• [Questions]
**a.** From the dynamic parallelism discussion, list each command-line option, with its value, in the second nvcc command (the one that produces a.out).
**b.** Answer these from the dynamic parallelism discussion:
(i) What input sizes is the code meant to work with?
(ii) According to the CDP spec, when may a launching block exit?
(iii) Which function is suggested for making a non-zero warp wait?

START Excerpt

The code is only to work with power two size inputs.

I am compiling with

/usr/local/cuda-8.0/bin/nvcc -ccbin g++ -I…/…/common/inc -dc -arch=sm_35 -o sum_gpu_dyn_par.o -c sum_gpu_dyn_par.cu
/usr/local/cuda-8.0/bin/nvcc -ccbin g++ -arch=sm_35 -o a.out sum_gpu_dyn_par.o -lcudadevrt

While the presence of adequate synchronization should enforce correct program execution, there is no guarantee that it’s absence will always lead to wrong results (even though that would make debugging a lot easier).
While it appears that (in the absence of earlier synchronization) device side kernel launches only result in new blocks being scheduled after the launching block exits, this may change on new devices, or potentially even with a driver update. I might even have changed already on some of the numerous devices I haven’t tried dynamic parallelism on yet.

FWIW I agree with tera. I think that the program is not technically correct without at least the thread synchronization before the child kernel launch, but removing it may not affect the result in some cases. It’s entirely possible that I am wrong, and there is some CDP characteristic that forces correctness even in the no-sync case, but its not obvious to me what it might be.


probably a quibble, but the CDP spec already requires that a launching block will not exit until all child kernel launches from that block have exited. However:

  • a very long kernel launch delay may effectively allow all warps in the parent block to retire (in this case). We already can measure that kernel launches have at least a few microseconds of latency, even in the CDP case, so given that CUDA instruction execution is in the nanosecond time scale, a few microseconds may be “long”
  • the decision about when and how to schedule child kernel blocks is unpublished AFAIK. It may be that the chip has a heuristic that waits until all warps in the parent block cannot make forward progress, before scheduling the child blocks. This might have some efficiency benefits if preemption would otherwise be used (avoid thrashing) and might be a precursor to an efficient hop-off point in the future when preemption is available to the ordinary programmer.

One could possibly begin to try to test some of the above by forcing warp execution to take extended detours. e.g. force a non-zero warp (perhaps with a clock64() wait) to take a very long time before it is allowed to perform the sweep immediately prior to the child kernel launch. Warp 0 performs its sweep and then launches the child kernel while warp 1 has yet to perform its sweep. If that broke the code it would be fairly conclusive, but if it did not break the code it would inform very little.

END Excerpt
START Data section

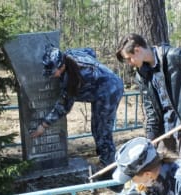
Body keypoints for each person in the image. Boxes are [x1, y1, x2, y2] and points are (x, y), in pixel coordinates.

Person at [115, 33, 181, 164]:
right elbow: (150, 109)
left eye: (129, 59)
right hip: (165, 124)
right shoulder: (142, 75)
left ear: (137, 50)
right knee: (161, 165)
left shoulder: (174, 56)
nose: (129, 63)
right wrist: (151, 137)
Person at [31, 44, 124, 177]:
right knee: (96, 128)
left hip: (110, 92)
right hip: (101, 90)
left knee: (102, 132)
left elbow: (63, 107)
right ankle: (105, 160)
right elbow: (90, 51)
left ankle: (111, 170)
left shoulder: (72, 79)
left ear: (62, 66)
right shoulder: (70, 55)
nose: (52, 76)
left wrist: (43, 125)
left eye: (53, 72)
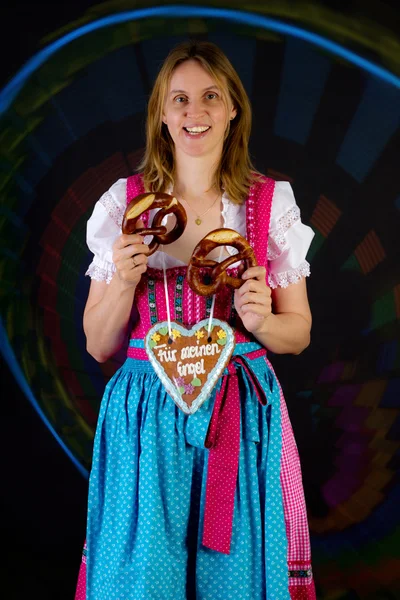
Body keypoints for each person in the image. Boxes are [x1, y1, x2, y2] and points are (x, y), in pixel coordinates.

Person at [74, 40, 316, 600]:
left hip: (237, 414)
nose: (194, 111)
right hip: (144, 418)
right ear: (162, 114)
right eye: (179, 99)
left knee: (231, 580)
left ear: (233, 108)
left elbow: (298, 332)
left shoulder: (268, 204)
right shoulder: (123, 205)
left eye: (210, 96)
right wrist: (125, 281)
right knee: (144, 582)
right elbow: (96, 344)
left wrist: (260, 320)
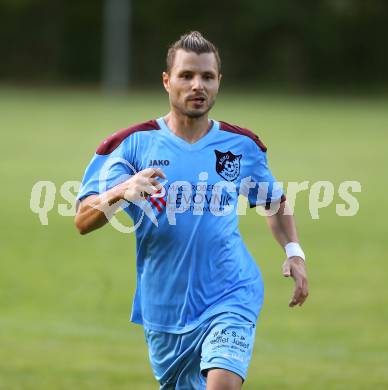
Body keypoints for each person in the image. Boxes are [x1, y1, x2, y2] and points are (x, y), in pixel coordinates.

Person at [75, 31, 308, 390]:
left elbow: (272, 202)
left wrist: (294, 253)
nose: (197, 85)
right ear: (167, 81)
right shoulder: (132, 144)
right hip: (164, 310)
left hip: (232, 292)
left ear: (218, 82)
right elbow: (82, 219)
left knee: (222, 385)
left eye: (207, 77)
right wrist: (122, 191)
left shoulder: (240, 145)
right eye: (186, 76)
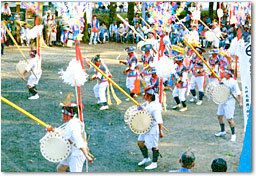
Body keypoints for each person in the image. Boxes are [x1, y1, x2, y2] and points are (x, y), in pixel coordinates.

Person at [57, 103, 93, 172]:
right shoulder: (73, 121)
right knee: (60, 169)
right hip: (70, 149)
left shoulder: (73, 126)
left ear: (67, 115)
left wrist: (86, 155)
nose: (62, 115)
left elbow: (79, 142)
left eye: (63, 113)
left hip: (77, 153)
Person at [137, 89, 164, 170]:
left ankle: (154, 163)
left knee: (154, 146)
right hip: (145, 126)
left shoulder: (155, 108)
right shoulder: (148, 103)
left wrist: (160, 131)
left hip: (153, 128)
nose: (143, 96)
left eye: (145, 95)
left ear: (150, 96)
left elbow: (159, 121)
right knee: (140, 142)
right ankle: (146, 158)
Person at [215, 69, 242, 142]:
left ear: (229, 74)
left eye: (226, 73)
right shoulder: (223, 80)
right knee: (219, 116)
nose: (224, 74)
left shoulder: (233, 82)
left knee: (229, 119)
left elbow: (239, 93)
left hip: (230, 101)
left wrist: (240, 102)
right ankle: (222, 131)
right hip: (222, 99)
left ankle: (233, 134)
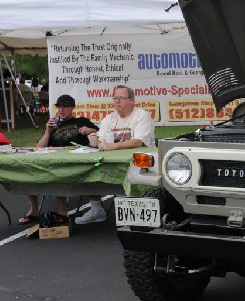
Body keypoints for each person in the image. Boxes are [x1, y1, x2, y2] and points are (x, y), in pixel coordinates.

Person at [75, 85, 155, 225]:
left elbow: (139, 141)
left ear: (132, 100)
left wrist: (112, 146)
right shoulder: (109, 119)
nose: (117, 101)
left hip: (139, 162)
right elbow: (101, 141)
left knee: (137, 167)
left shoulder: (141, 115)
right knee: (90, 167)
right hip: (111, 162)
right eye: (115, 98)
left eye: (121, 98)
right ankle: (96, 209)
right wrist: (95, 142)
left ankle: (137, 212)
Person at [18, 95, 99, 225]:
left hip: (78, 161)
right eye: (59, 106)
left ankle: (62, 211)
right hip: (57, 161)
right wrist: (47, 131)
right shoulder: (53, 124)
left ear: (72, 107)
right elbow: (39, 148)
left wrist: (90, 130)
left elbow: (101, 133)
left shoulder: (82, 121)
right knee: (30, 169)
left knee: (59, 172)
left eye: (65, 106)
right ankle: (33, 211)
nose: (61, 110)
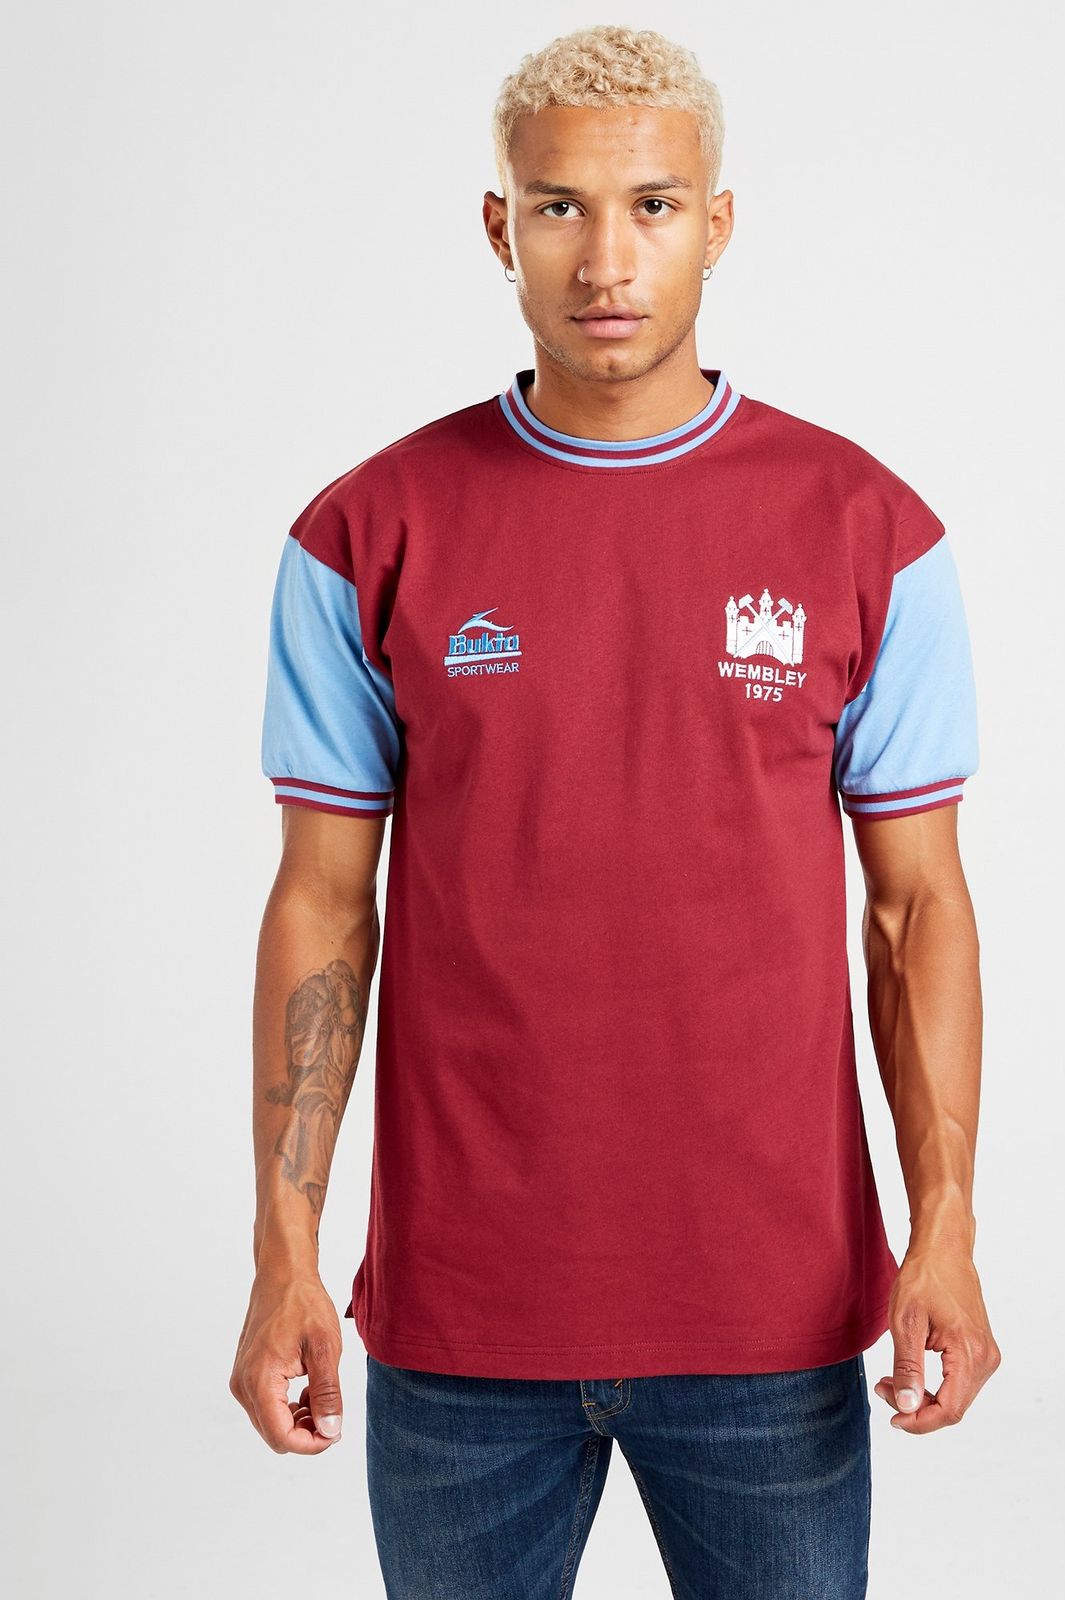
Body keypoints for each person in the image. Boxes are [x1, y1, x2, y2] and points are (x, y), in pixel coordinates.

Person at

END Data section

• [Responses per task]
**a.**
-ccbin g++
-arch=sm_35
-o a.out
-lcudadevrt

**b.**
(i) Power two sizes.
(ii) Only after all child kernel launches from that block have exited.
(iii) clock64().